De son côté, l’Indien Raghu Viswanathan n’a eu aucun problème à entrer en contact avec ses voisins une fois qu’il a réussi à apprivoiser la réserve des Suisses, malgré des progrès très lents dans l’apprentissage du dialecte local. Mais au départ, il a dû lutter lors de sa mutation des Etats-Unis à Baden (canton d’Argovie), pour travailler dans la société française d’électricité Alstom. «L’atmosphère était plus décontractée sur mon lieu de travail aux Etats-Unis.»

«Mais j’ai vite appris que le concept d’amitié est simplement différent dans les deux pays, il est beaucoup plus profond en Suisse, ajoute l’Indien. Aux Etats-Unis, tout le monde est amical d’emblée, mais c’est peut-être un peu plus superficiel. En Suisse, il faut se donner plus de peine pour être accepté au niveau personnel, mais une fois que c’est fait, l’amitié est plus profonde.»

Cela peut prendre un peu de temps pour s’habituer à la réserve naturelle des Suisses, selon Sjoerd Broers, directeur général d’Auris Relocation, une société qui place entre 600 et 700 travailleurs internationaux en Suisse chaque année.

«Le Suisse peut être parfois têtu. Les travailleurs internationaux qui viennent pour la première fois se rendent vite compte qu’ils doivent souvent faire le premier pas pour établir le contact. Mais au bout du compte, les entreprises nous disent qu’elles ont beaucoup plus de problèmes pour muter les employés à l’étranger que pour les faire venir ici en premier lieu.»

Sentiment anti-étrangers?

L’adaptation des expatriés à leur nouveau cadre de travail n’est bien sûr que la moitié de l’histoire, l’autre moitié étant l’attitude de la population locale face aux immigrés.

En février dernier, la Suisse a fait les gros titres de la presse internationale lors d’une votation visant à freiner l’immigration. L’initiative populaire ne donne pas de détails sur son application, laissant le gouvernement chercher des solutions. Jusqu’à ce qu’un accord soit trouvé sur la question, la communauté internationale se perd en conjectures.

«Cela crée de l’incertitude parce que les gens ne comprennent pas vraiment ce que la votation signifiait et entendent toutes sortes de rumeurs, indique Sjoerd Broers. Mais il y a de bonnes chances qu’une solution pragmatique soit trouvée.»

Mais tout peut encore changer si les électeurs approuvent une autre initiative sur le contrôle de l’immigration, le 30 novembre prochain. Le texte intitulé Ecopop exige de plafonner l’immigration à un taux fixe au nom de la préservation de l’environnement en Suisse.
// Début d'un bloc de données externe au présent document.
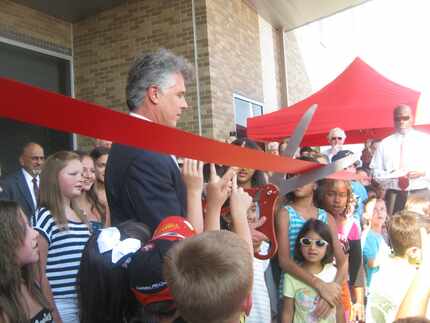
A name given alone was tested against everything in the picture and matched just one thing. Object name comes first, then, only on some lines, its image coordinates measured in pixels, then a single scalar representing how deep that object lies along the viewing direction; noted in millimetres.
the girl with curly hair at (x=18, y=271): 1738
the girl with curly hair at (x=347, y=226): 3469
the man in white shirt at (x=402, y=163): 4461
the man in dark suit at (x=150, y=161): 1638
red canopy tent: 6984
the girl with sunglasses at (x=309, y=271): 2752
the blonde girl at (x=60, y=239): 2283
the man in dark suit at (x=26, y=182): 3846
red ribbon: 1006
Pour Shenjie Wang, la situation s’est compliquée, mais pas uniquement à cause des votations sur l’immigration. La Suisse est aussi en train d’accoucher d’une nouvelle structure fiscale pour les entreprises étrangères afin de répondre aux critiques de l’Union européenne.

«L’année dernière à la même époque, je pensais rester longtemps en Suisse, confie-t-il. Mais cette année, les choses ont changé. La Suisse a l’air d’avoir du mal à savoir comment traiter les expatriés, tandis qu’il y a un danger que la suppression des forfaits fiscaux force mon entreprise à réduire ses activités en Suisse, ou même à s’en aller.»

S’adapter partout

Paul Cooke a maintenant été muté de Singapour (2e dans l’étude de HSBC) en France (23e). Comment ressent-il ce changement? «À certains égards, on a l’impression de quitter la première ligue. La Suisse est très bien organisée et il y a une vie trépidante à Singapour, mais aucune ne me convient tout à fait. L’infrastructure n’est pas tout à fait aussi bonne en France. Mais il faut s’adapter et ne pas exiger que ce soit pareil partout. L’idéal étant de trouver les meilleures choses que chaque pays a à offrir.»